If both `errbuf` and `errbuf_size` are nonzero, `errbuf` is filled in with
the first `errbuf_size - 1` characters of the error message and a terminating
null byte (`\0`).

## POSIX pattern buffer freeing

Supplying `regfree()` with a precompiled pattern buffer, `preg` will free the
memory allocated to the pattern buffer by the compiling process, `regcomp()`.

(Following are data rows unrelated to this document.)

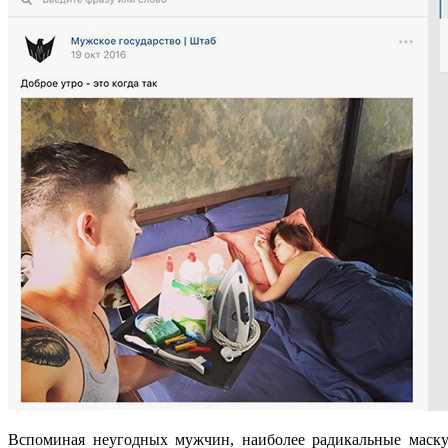
Вспоминая неугодных мужчин, наиболее радикальные маску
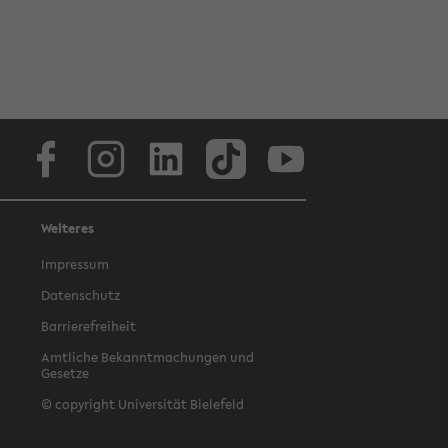
Facebook
Instagram
LinkedIn
TikTok
Youtube
Weiteres
Impressum
Datenschutz
Barrierefreiheit
Amtliche Bekanntmachungen und
Gesetze
© copyright Universität Bielefeld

## Return values and errors

`regcomp()` returns zero for a successful compilation.
On failure, it returns one of the following errors (see [`reg_errcode_t`]):

- `REG_BADBR`: Invalid use of back reference operator.
- `REG_BADPAT`: Invalid use of pattern operators such as group or list.
- `REG_BADRPT`: Invalid use of repetition operators such as using `*` as
  the first character.
- `REG_EBRACE`: Un-matched brace interval operators.
- `REG_EBRACK`: Un-matched bracket list operators.
- `REG_ECOLLATE`: Invalid collating element.
- `REG_ECTYPE`: Unknown character class name.
- `REG_EEND`: Nonspecific error. This is not defined by POSIX.2.
- `REG_EESCAPE`: Trailing backslash.
- `REG_EPAREN`: Un-matched parenthesis group operators.
- `REG_ERANGE`: Invalid use of the range operator; for example, the ending
  point of the range occurs prior to the starting point.
- `REG_ESIZE`: Compiled regular expression requires a pattern buffer larger
  than 64Kb. This is not defined by POSIX.2.
- `REG_ESPACE`: The regex routines ran out of memory.
- `REG_ESUBREG`: Invalid back reference to a subexpression.

`regexec()` returns zero for a successful match or `REG_NOMATCH` for failure.

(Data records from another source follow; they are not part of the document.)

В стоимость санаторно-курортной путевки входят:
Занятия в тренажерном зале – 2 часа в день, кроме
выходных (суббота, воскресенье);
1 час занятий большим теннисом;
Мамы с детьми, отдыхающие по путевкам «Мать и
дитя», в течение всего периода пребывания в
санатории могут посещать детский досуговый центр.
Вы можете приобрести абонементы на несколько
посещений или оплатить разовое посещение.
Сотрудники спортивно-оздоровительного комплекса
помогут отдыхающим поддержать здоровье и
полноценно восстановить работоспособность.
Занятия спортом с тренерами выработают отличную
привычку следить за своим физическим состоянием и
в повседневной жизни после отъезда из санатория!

[`reg_errcode_t`]: reg_errcode_t/index.html

## Thread safety

- `regcomp()` and `regexec()` are thread-safe only if the process locale
  is not modified during the call.
- `regerror()` is thread-safe only if the process environment is not modified
  during the call.
- `regfree()` is thread-safe.

## Supported environment variables

This crate depends on some environment variables, and *variants* of those.
For each environment variable (*e.g.,* `CC`), the following are the accepted
variants of it:
- `<var>_<target>`, *e.g.,* `CC_x86_64-pc-windows-gnu`.
- `<var>_<target-with-underscores>`, *e.g.,* `CC_x86_64_pc_windows_gnu`.
- `TARGET_<var>`, *e.g.,* `TARGET_CC`.
- `<var>`, *e.g.,* `CC`.

The following environment variables (and their variants) affect how this crate
is built:
- `GNURX_LIB_DIR_PREFIX`
- `SYSROOT`
- `CC`
- `CFLAGS`
- `AR`
- `ARFLAGS`

## Linking options

By default, this crate builds `libgnurx` from sources and links statically
against it.

In order to change this behavior, and instruct this crate to dynamically link
against an externally built `libgnurx-0.dll` library, please define
the environment variable `GNURX_LIB_DIR_PREFIX` (or any of its variants)
when building.
The value of `GNURX_LIB_DIR_PREFIX` needs to be the absolute prefix path where
the library is installed.
The `libgnurx` header files are expected to reside
in `<GNURX_LIB_DIR_PREFIX>/include/`, and the shared library should reside
in `<GNURX_LIB_DIR_PREFIX>/bin/`.

## Depending on this crate

This crate provides the following variables to other crates that depend on it:
- `DEP_GNURX_INCLUDE`: Path of the directory where library C header files reside.
- `DEP_GNURX_LIB`: Path of the directory where the library binary resides.

## Platform-specific notes

This crate supports only the following target platforms:
- `x86_64-pc-windows-gnu`.
- `i686-pc-windows-gnu`.

This is due to the nature of the `libgnurx` library.

## Versioning

This project adheres to [Semantic Versioning](https://semver.org/spec/v2.0.0.html).
The `CHANGELOG.md` file details notable changes over time.

## License

Copyright (c) 2020-2023 Koutheir Attouchi.

See the `LICENSE.txt` file at the top-level directory of this distribution.

Licensed under the **LGPL version 2.1 license, or any later version thereof**.
This file may not be copied, modified, or distributed except according to those terms.